Top of EXTRACTED DATA

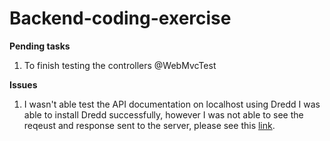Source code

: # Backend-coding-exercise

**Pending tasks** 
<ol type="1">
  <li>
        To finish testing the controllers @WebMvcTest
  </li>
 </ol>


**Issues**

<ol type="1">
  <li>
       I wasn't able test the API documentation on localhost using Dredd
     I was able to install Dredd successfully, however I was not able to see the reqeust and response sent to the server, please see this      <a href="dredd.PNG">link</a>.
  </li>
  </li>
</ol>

Bottom of EXTRACTED DATA
Top of EXTRACTED DATA

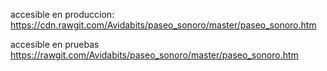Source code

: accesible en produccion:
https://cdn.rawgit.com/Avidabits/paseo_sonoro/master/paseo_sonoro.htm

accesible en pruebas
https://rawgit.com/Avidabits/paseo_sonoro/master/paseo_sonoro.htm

Bottom of EXTRACTED DATA

WHAT THE EXERCISE ASKS -> Filter the data above down to lines with the word "Dredd", and copy them.

FINISHED EXERCISE ->
       I wasn't able test the API documentation on localhost using Dredd
     I was able to install Dredd successfully, however I was not able to see the reqeust and response sent to the server, please see this      <a href="dredd.PNG">link</a>.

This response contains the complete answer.